A Chat with the VT Native Behind 'The Messenger'
The Messenger is one of those award-season movies everybody's talking about. And starting January 8, Vermonters who didn't catch it at last fall's Vermont International Film Festival will finally get a chance to see it at the Palace 9.
In advance of that, I had a phone chat with Lawrence Inglee, the film's producer — who, as it happens, was born in Rutland and lived in Vermont till he was 15.
The Messenger is a drama about the U.S.' current military engagements, but from an unusual home-front perspective. Woody Harrelson and Ben Foster star as two casualty notification officers, servicemen who have the job of delivering the bad news to the families of fallen soldiers.
When the duo knock on a door, they have no idea what they'll find — violent grief, anger, resignation. And neither did the actors, at least on their first take, because the notification scenes were played unrehearsed.
Inglee says that was the inspiration of first-time director Oren Moverman, who wanted to know "how do you recreate this type of emotion? This is one of the most intense moments any of us could ever imagine encountering. All of us make those calls or get them." So "the actors were given the freedom to experience the moment" — they walked through the blocking of the scene, but "didn’t meet the other actors till the door opened. They didn’t know what was going to happen, either."
The scenes could get so intense, says Inglee, that Harrelson likes to joke that, while the actors playing the bereaved might cry during the scene, the actors playing the notifiers would need to "go off and cry afterward. It was emotionally draining."
But the pain paid off — Harrelson has a Golden Globe nomination for his performance. The Messenger has also garnered Independent Spirit nominations for Best First Feature, Best Screenplay and Best Supporting Actor and Actress.
Inglee, 36, says his dad used to own a video store in Springfield, Vt., where he had a chance to pick the movies — "one of my great pleasures. In a backwards sort of way, that was where my interest in movies began." Later, he moved to L.A. "with no contacts or connections" and got a job with Ron Howard and Brian Grazer's production company, Imagine Entertainment. Working for another company, he associate produced Roland Emmerich's eco-disaster film The Day After Tomorrow. Last September, Inglee started his own production company, Lightstream Pictures, which has various projects in the works.

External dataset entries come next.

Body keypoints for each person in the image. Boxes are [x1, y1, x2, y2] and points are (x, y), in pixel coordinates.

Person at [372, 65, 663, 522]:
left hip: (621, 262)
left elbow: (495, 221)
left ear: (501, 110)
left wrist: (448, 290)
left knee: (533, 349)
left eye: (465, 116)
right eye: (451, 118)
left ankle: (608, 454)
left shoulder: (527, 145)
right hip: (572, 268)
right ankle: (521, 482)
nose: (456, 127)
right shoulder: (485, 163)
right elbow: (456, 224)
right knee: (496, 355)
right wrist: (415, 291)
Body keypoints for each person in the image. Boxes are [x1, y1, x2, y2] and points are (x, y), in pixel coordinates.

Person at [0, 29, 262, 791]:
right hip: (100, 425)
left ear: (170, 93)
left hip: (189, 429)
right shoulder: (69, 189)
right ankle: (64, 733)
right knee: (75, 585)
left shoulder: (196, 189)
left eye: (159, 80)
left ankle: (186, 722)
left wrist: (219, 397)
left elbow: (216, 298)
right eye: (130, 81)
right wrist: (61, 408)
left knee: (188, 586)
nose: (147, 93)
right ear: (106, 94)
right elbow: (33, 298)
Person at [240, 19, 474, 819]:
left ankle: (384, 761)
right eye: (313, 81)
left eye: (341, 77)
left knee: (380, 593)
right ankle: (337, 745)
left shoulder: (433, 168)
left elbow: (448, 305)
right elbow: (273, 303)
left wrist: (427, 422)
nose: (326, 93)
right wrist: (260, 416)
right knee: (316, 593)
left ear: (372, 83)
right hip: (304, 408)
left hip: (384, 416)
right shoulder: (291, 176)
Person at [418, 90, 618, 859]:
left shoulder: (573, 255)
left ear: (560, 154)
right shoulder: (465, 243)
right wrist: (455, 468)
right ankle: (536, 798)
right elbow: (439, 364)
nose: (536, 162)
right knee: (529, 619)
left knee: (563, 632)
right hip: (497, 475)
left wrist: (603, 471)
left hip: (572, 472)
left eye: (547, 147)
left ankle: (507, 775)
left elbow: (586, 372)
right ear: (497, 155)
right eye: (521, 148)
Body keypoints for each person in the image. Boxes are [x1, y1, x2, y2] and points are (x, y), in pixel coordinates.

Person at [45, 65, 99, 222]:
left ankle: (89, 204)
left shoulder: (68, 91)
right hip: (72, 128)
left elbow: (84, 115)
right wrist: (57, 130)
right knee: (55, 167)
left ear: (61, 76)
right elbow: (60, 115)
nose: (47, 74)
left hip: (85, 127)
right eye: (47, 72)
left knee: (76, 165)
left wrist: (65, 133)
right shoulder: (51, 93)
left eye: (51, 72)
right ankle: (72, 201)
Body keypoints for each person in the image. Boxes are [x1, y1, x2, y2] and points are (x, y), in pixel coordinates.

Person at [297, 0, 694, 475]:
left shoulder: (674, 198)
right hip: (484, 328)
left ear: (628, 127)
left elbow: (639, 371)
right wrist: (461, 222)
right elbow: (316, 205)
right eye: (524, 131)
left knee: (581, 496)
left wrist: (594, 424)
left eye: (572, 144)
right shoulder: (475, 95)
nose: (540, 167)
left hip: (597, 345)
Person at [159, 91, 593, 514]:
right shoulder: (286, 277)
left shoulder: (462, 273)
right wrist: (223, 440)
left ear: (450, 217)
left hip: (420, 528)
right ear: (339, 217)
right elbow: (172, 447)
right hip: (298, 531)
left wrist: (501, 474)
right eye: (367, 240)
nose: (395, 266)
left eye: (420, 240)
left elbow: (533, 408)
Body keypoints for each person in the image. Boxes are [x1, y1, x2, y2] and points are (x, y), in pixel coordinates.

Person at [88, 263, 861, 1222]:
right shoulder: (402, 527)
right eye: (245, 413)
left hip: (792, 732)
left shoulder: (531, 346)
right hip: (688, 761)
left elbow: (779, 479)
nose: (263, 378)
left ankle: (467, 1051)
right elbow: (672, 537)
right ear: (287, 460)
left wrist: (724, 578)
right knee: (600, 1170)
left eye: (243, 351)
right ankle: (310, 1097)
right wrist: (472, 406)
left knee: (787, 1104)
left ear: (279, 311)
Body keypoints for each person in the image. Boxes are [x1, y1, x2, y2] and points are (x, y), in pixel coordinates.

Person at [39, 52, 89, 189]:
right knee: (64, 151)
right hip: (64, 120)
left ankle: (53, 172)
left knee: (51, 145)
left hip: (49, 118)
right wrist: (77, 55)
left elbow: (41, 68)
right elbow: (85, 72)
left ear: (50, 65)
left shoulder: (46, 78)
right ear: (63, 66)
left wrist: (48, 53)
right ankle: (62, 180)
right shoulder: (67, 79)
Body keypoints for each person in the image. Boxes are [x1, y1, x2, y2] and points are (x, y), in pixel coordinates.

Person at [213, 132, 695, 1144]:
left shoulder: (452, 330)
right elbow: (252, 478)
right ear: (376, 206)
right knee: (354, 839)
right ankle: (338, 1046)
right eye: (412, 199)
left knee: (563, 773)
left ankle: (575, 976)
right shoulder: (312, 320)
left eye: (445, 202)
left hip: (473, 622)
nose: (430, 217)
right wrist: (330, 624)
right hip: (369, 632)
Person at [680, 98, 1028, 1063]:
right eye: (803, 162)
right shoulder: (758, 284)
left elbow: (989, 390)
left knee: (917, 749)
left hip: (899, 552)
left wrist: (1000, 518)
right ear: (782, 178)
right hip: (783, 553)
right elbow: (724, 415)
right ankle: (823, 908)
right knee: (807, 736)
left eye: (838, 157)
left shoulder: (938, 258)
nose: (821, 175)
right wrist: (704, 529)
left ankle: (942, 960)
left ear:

The Messenger started as an idea that came from co-writer Alessandro Camon. When he told his friends Moverman and Inglee about it, "it immediately became clear to us that this was a way of telling a life-affirming story about war without ever going to war," Inglee says. "A human perspective instead of a political perspective."
So far, Iraq-war-related dramas haven't done well at the box office — not even critically acclaimed The Hurt Locker. Some commentators have speculated that Americans hear enough about war on the news; they don't want to mix it with their entertainment.
What made Inglee take a chance on The Messenger? "For me, it’s always the story first," he says. "Everything stems from that. The good news about Hollywood is that you can still move mountains if you have a great script. We had a great script."
Before they started shooting, the filmmakers and stars traveled to Walter Reed Army Medical Center, where "we met soldiers with missing limbs," says Inglee. He hopes the movie will "put a direct human face on this group of people ... it’s a small group of people, and it’s distant from our daily life, many of us. It brings us all back to a place where we remember that these are all real human beings."
Especially around the holidays, many moviegoers avoid fare they expect to be "depressing." But Inglee insists The Messenger shouldn't be seen that way, grim as its protagonists' task may be. "It’s important for people to not be afraid of the movie," he says. "It’s full of life, and it’s often very funny. At its heart it’s a buddy movie."